MILANO E’ quella che fa a riferimento Bartolo Bruzzaniti, trafficante pluripregiudicato con legami con le famiglie di ‘ndrangheta di Africo, nel Reggino, la struttura radicata in Lombardia con proiezioni nazionali smantellata dall’inchiesta della Dda e della Guardia di finanza di Milano che ha portato, su ordine della gip Stefania Donadeo, all’esecuzione di 38 arresti in carcere e due obblighi di presentazione alla polizia giudiziaria nelloperazione denominata “Money Delivery”. Con questo gruppo ritenuto «autorevole e affidabile» avrebbero fatto affari con carichi dall’Olanda di 300 chili di droga a settimana i broker internazionali Raffaele Imperiale e Bruno Carbone. Il gruppo Bruzzaniti avrebbe poi rifornito altri gruppi riforniti, trai quali quello della Comasina capeggiato da Davide Flachi, figlio dello scomparso boss Pepè (già oggetto di ordinanza custodiale in seguito della quale è stato recentemente condannato alla pena di anni venti di reclusione).
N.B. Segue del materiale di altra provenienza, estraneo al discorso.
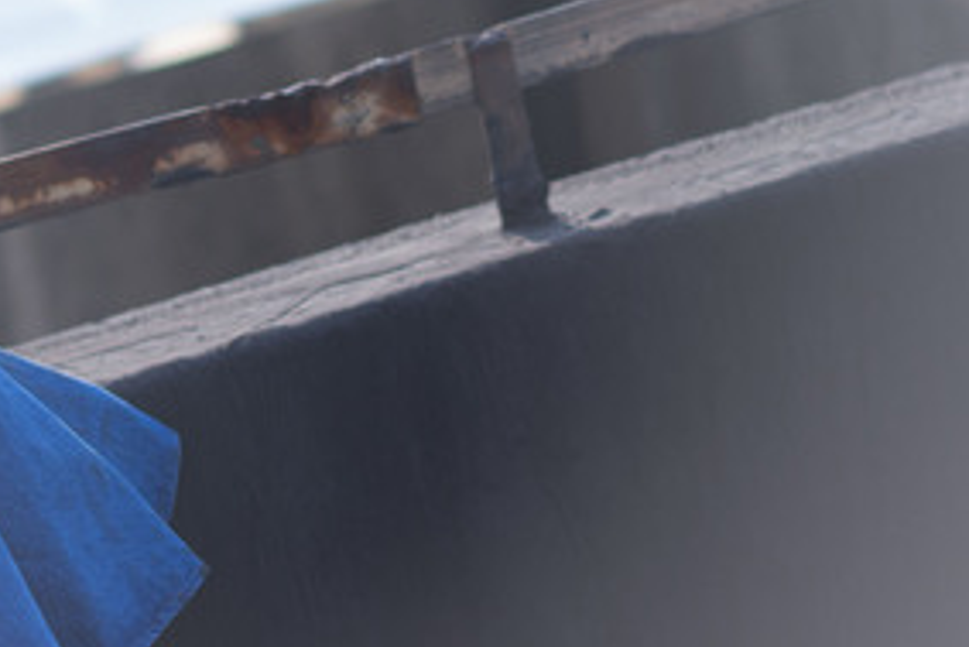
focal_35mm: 199
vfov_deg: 6.9
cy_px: -19
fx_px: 5359
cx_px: -178
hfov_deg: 10.2
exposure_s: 1/800
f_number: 1.8
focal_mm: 55
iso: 50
Nasce proprio dalle dichiarazioni di Raffaele Imperiale, importante broker della droga per la camorra, soprannominato il “boss dei Van Gogh“, estradato da Dubai nel marzo 2022 e di recente divenuto collaboratore di giustizia, l’inchiesta della Dda milanese su un maxi traffico di droga dal Nord Europa, gestito in “joint venture” da uomini legati alla ‘ndrangheta e alla mafia campana. Questi dettagli sono emersi dalla conferenza stampa in Procura a cui hanno preso parte, tra gli altri, il procuratore Marcello Viola, l’aggiunto della Dda Alessandra Dolci, il pm Gianluca Prisco, il comandante provinciale della Gdf di Milano Francesco Mazzotta e il comandante del Nucleo di polizia economico finanziaria della Gdf milanese Giuseppe D’Urso. Imperiale, come ha spiegato Dolci, ha raccontato che quando ha deciso di «investire» in Lombardia per i traffici di droga si è dovuto rivolgere necessariamente a Bartolo Bruzzaniti, tra i 38 destinatari dell’ordinanza eseguita dal Gico della Guardia di finanza milanese e con precedenti per traffici di droga. La droga, stando alle indagini, viaggiava sui tir e veniva stoccata in magazzini a Gerenzano (Varese). «Partivano i camion dall’Olanda – ha spiegato il pm Prisco – completamente riempiti con 200-300 chilogrammi di cocaina a viaggio, poi tante organizzazioni acquistavano all’ingrosso da Bruzzaniti, anche i Flachi compravano da Bruzzaniti». La «imponenza della entità del narcotraffico» sul territorio milanese, ha detto Viola, «continua a crescere». Viola ha messo in luce che l’indagine ha svelato una «operazione di ristrutturazione del traffico di droga, per migliorare la logistica e i pagamenti, grazie ai collegamenti con i broker campani e affinando un collaudato sistema di trasporto tramite tir, con pagamenti solo a consegna avvenuta». L’inchiesta si è basata sulle analisi dei messaggi criptati scambiati tra i narcotrafficanti e al momento nelle perquisizioni sono stati sequestrati «73mila euro» ma anche «armi da fuoco e armi bianche come pugnali». Nell’ordinanza, ha chiarito D’Urso, il gip definisce la «struttura lombarda» come una «stabile organizzazione», mutuando il termine dal settore fiscale. I 645 chilogrammi di cocaina sequestrati avevano un valore di «rivendita da 34mila euro al chilo», ossia di oltre 21 milioni di euro.
Sempre Alessandra Dolci ha detto che «Milano è il centro nevralgico della cocaina e delle droghe sintetiche, nel primo caso la fonte di approvvigionamento fa capo ai calabresi: chi si vuole occupare del business della cocaina deve stringere accordi con le famiglie calabresi» legate alla ‘ndrangheta.